Le rigidità del sindacato, vincolo per una sinistra di governo

febbraio 9, 1999


Pubblicato In: Corriere Della Sera, Giornali


Penserà pure in francese Bruno Trentin, come scrive il Corriere di ieri, ma non é l’ esprit de finesse che parla in lui quando di flessibilità é il discorso: in quel caso, con geometrica precisione rivolge il tiro su chiunque nomini il vocabolo-tabù.

“Nessun mercato sui diritti dei lavoratori” tuonò sull’Unità nel luglio 97 in risposta al disegno di legge da me presentato sulla base delle idee elaborate da Pietro Ichino; ora indirizza il tiro su D’Alema, che “non svegli i demoni del capitalismo” (Repubblica dal 29 Gennaio). Allora fummo accusati di “perfidia, volontaria o involontaria”; oggi tocca agli imprenditori che avrebbero “nostalgia dei padroni delle ferriere”(Corriere dell’8 Febbraio): privilegi di licenze sessuali inclusi.
Pietro Ichino ed io proponevamo di sottrarre la definizione del “giustificato motivo oggettivo” – già previsto dallo stato dei lavoratori – alla discrezionalità del giudice e ai tempi lunghi del giudizio; e di sostituirla con un indennizzo, definito per legge. Inserivamo la nostra proposta in un disegno complessivo organico volto a redistribuire le tutele tra tutte le categorie dei lavoratori, volevamo “abbassare le mura ed allargare le porte della cittadella che protegge i diritti degli insider”. Ora D’Alema ci ha provato con una spallata: ma i problemi non risolti ritornano, anzi si moltiplicano.
Liberalizzazione del mercato elettrico: il sindacato é rigidamente schierato a difesa dell’Enel integrata, la sua quota di mercato minima protetta “ope legis”.

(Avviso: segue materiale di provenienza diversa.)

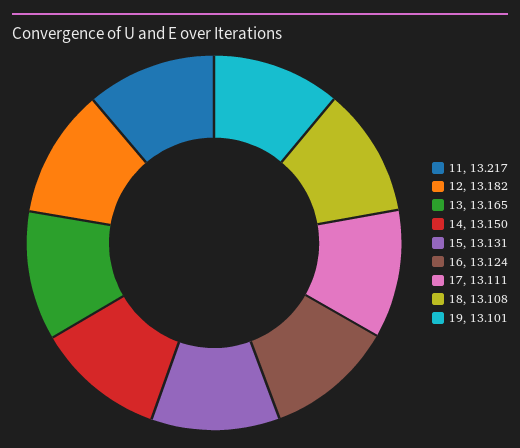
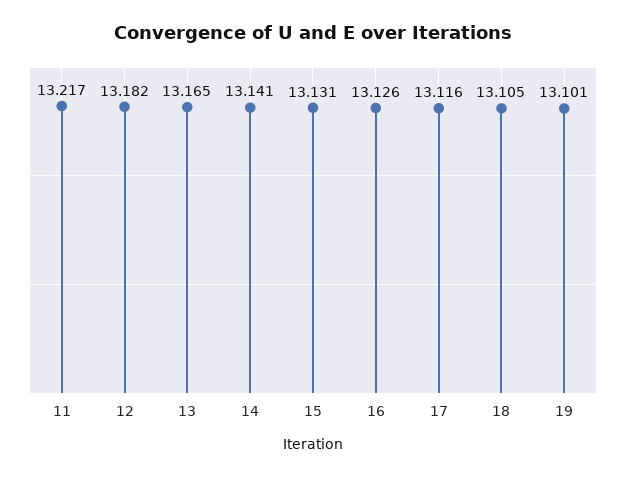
14: 13.15 -> 13.141
16: 13.124 -> 13.126
17: 13.111 -> 13.116
18: 13.108 -> 13.105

Parità scolastica: il sindacato rigidamente difende la scuola pubblica contro la libertà per gli studenti di avere la formazione di propria scelta, e per i docenti di insegnare secondo le proprie scelte.
Previdenza: il sindacato rigidamente antepone i diritti acquisiti degli insider all’equità intergenerazionale; accetta la previdenza integrativa, non quella individuale e “portabile”, ma solo quella in cui gli si riconosce il ruolo di tutore verso i lavoratori e di interlocutore verso le imprese.
Ovunque rigidità. Ha ragione Trentin, la parola flessibilità ha un “significato magico”, ad essa é legata una “superstizione”. Ma è il sindacato stesso ad esserne la prima vittima; tabù é ormai la parola in ogni suo significato, e non solo come sinonimo politically correct di “licenziamento”.
Un moderno partito di sinistra può anche accogliere chi, come Trentin, considera “dolorosa” la crisi del socialismo, chi giudica “la visione statalista-illuminista dello sviluppo” non un colossale errore ma la contempla come un temporaneo eclissarsi di astri. Il problema vero – sopratutto se si hanno responsabilità di governo – é il rapporto con il sindacato, per i vincoli di rigidità che esso impone. Vincoli che diventano tanto più forti quanto più è irrinunciabile il sostegno delle minoranze organizzate.

Le discussioni sulla nuova sinistra, sulla terza via, sulle politiche di destra fatte dalla sinistra, su “what is left”, tutta la psicoanalisi o la terapia di gruppo della sinistra postcomunista – di cui parla Trentin – devono a un certo punto fare i conti con il problema del rapporto con il sindacato. Si guarda con ammirazione ed invidia alle fortune del New Labour: ma anche per Tony Blair preliminare é stato far sì che la politica si riappropriasse della propria indipendenza rispetto agli interessi rappresentati. Interessi magari legittimi, ma parziali.